Tuesday, January 2, 2007

Books of 2007

To keep me on track with my new year’s resolution to read four books each month, I’ll log my progress here and grace the books I enjoyed most with a fancy link. However, as of press time, it’s clear that I don’t have nearly enough books to get me even halfway through the year, so please! Recommend your favorites! I don’t pressure myself to finish a book if it ends up being a chore (Take Walden. Please.), so I’m open to whatever other people liked. I’ve never read anything by Jodi Picoult and I hear she’s good. Is she?

For those who are curious whether I’d enjoy a particular book:

  • I try to vary my reading with fiction and non-fiction
  • My favorite authors are Madeleine L’Engle, C.S. Lewis, James Thurber, and Jane Austen (in that order)
  • I’ve become fond of memoirs lately and I like short story/essay anthologies
  • I make my best effort to read books that I should read on sheer principle, building character and all that
  • I can’t handle a lot of suspense, gore, or ridiculous romance

And so it begins!

Teacher Man, by Frank McCourt
The General in His Labyrinth, by Gabriel García Márquez
Come Back, Barbara, by C. John Miller

The Hundred Secret Senses, by Amy Tan
Lapsing into a Comma, by Bill Walsh
Interpreter of Maladies, by Jhumpa Lahiri
Notes from a Small Island, by Bill Bryson

Traveling Mercies, by Anne Lamott
Ellen Foster, by Kaye Gibbons
March, by Geraldine Brooks
Life of Pi, by Yann Martel

The Kitchen God's Wife, by Amy Tan
Dress Your Family in Corduroy and Denim, by David Sedaris
Spring Snow, by Yukio Mishima

Good in Bed, by Jennifer Weiner
Singing My Him Song, by Malachy McCourt
Friends for the Journey, by Madeleine L’Engle and Luci Shaw
The Bonesetter’s Daughter, by Amy Tan

Loud and Clear, by Anna Quindlen

Waiting in the wings: (alphabetically)

  • Blink, by Malcolm Gladwell
  • The Code Book, by Simon Singh
  • In a Sunburned Country, by Bill Bryson
  • Empire Falls, by Richard Russo
  • One Flew Over the Cuckoo’s Nest, by Ken Kesey
  • Runaway Horses, by Yukio Mishima
  • Slaughterhouse-Five, by Kurt Vonnegut

Monday, January 1, 2007

The First Hours

I had not seen the 2am hour in I couldn’t remember how long. But there’s something about a living room full of friends, a coffee table covered with food, and weeks or months of absence from one another that make 2am a reasonable time to fall, exhausted and full-bellied, into bed. The house is packed with sleeping people, overnight bags, and foil-covered plates of baked goods. Every couch and bed is occupied and it is strangely satisfying to me, whose house usually consists of empty, unheated spaces. I like it in its inhabited way. My ear is tuned to any sounds of movement, but the house is still at the moment.

JG and I woke up after only six hours of sleep (we’re kind of lame in our eight-hour habit), but we’re hoping it’ll tire us out to slot us into the right waking up hour for the abrupt re-entry into the working world tomorrow.

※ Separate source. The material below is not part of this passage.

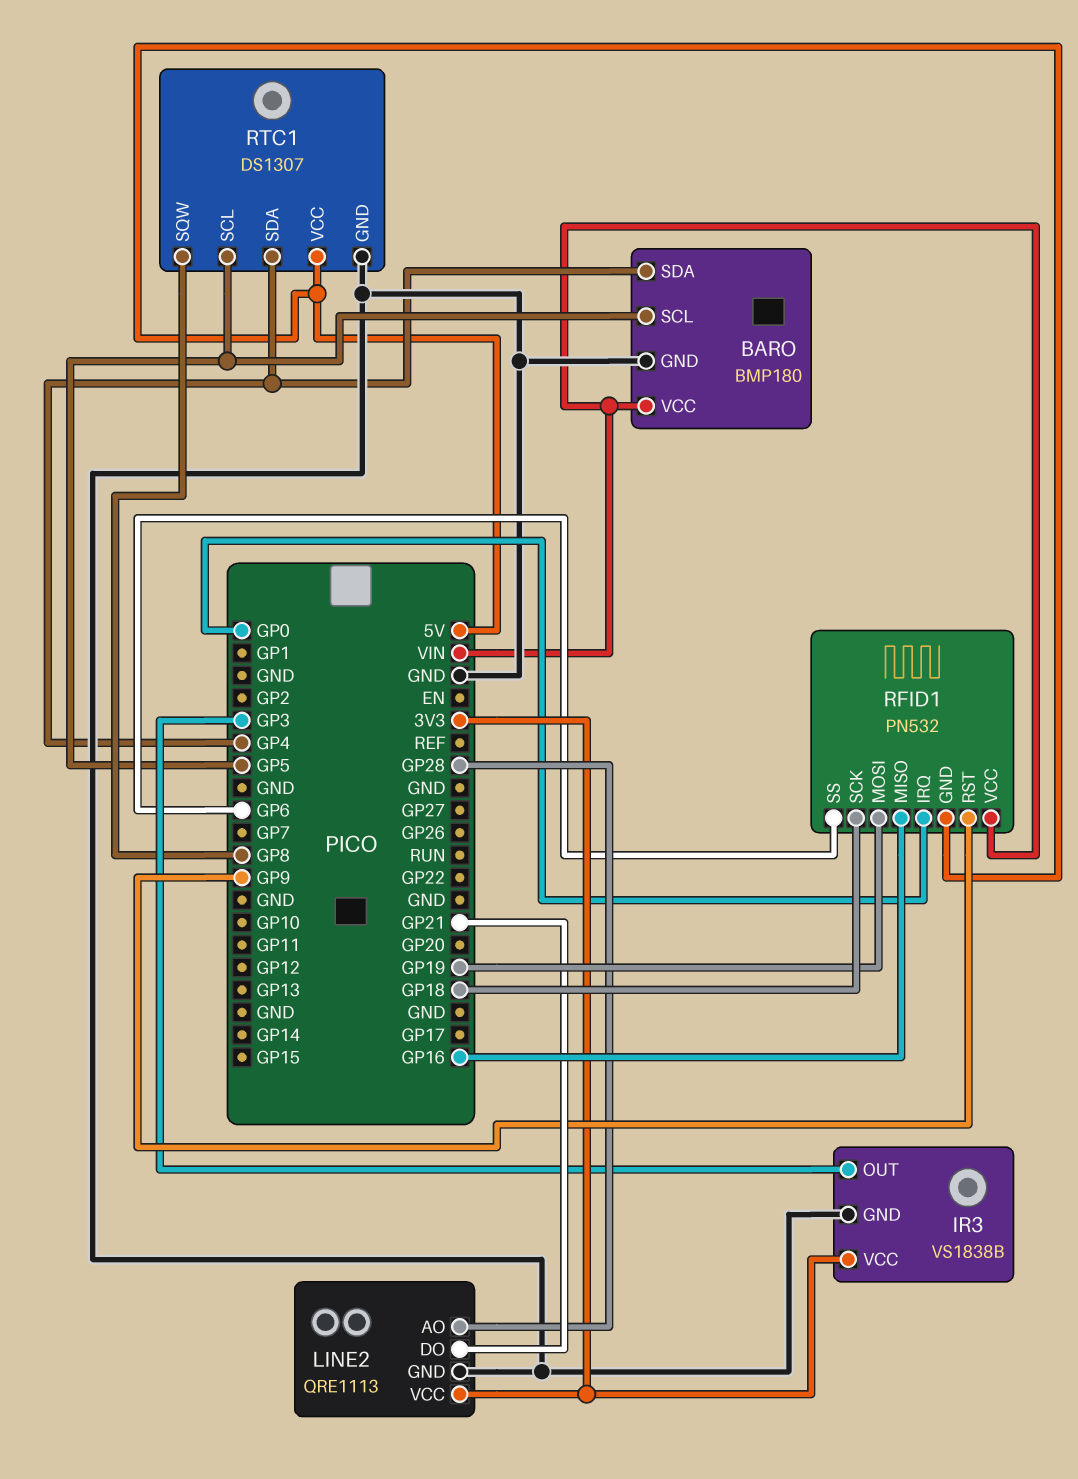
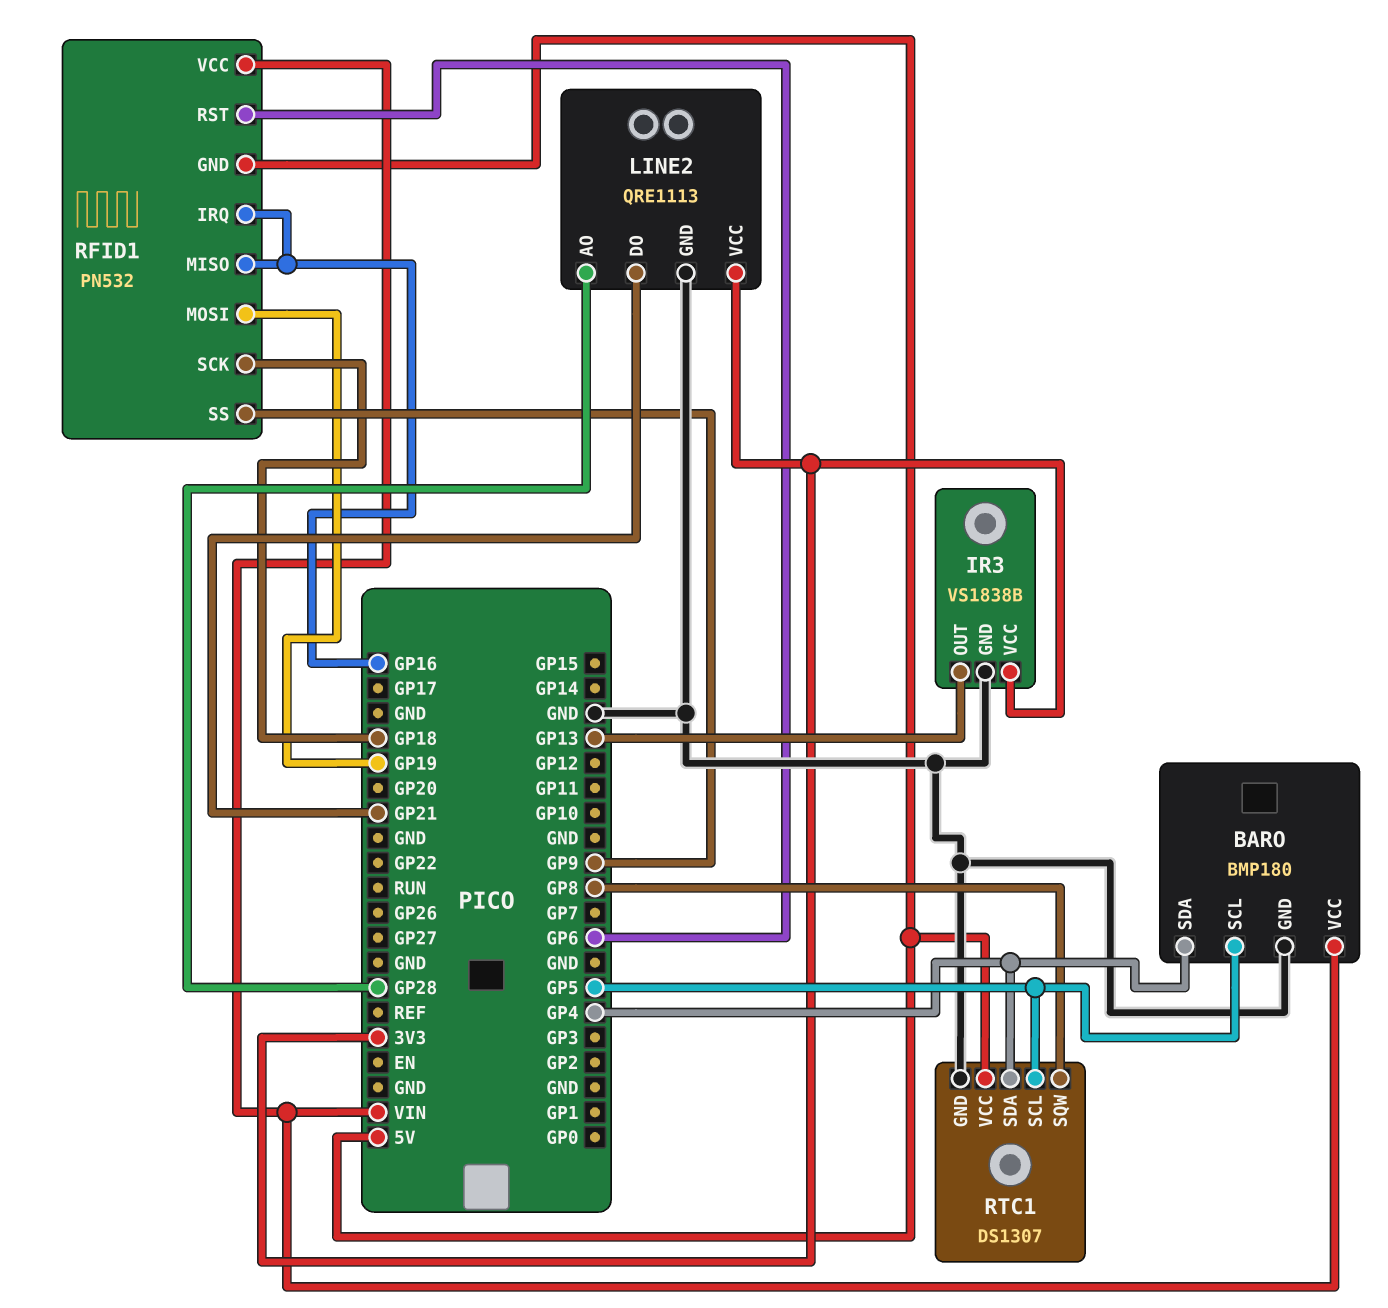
IR3 pin OUT: GP3 -> GP13
RFID1 pin IRQ: GP0 -> GP16
RFID1 pin RST: GP9 -> GP6
RFID1 pin SS: GP6 -> GP9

I haven’t awakened to the jarring poke of an alarm clock since the Friday before Christmas and I dread its insistence. Let’s not think about that. For now, I will savor the peace of my last day off and share with you what I resolve for this year.

1. To read four books every month
Basically, I want to read more, and I work best with a timeline, so there we are. If this goal ends up being a homework assignment, I’ll probably decrease the quantity because the ultimate objective here is to make time for leisure reading rather than hit a certain number of books.

2. To try two new recipes every month
So, there’s that timeline thing again. My mom gave me a subscription to Cooking Light for Christmas and JG received the cookbook from America’s Test Kitchen for his birthday, so I will have a wellspring of recipes from which to glean. My idea is to try a recipe from baking and cooking because I prefer to bake but I aspire to improve my cooking skills. Hopefully, this balance will cater to my inclination and help me grow.

Guests are starting to stir and I hear the clank of mugs and glasses upstairs. It’s time to get a move on. I drag my pointer across the date in the taskbar just to see the pop-up – there it is. Monday, January 1, 2007.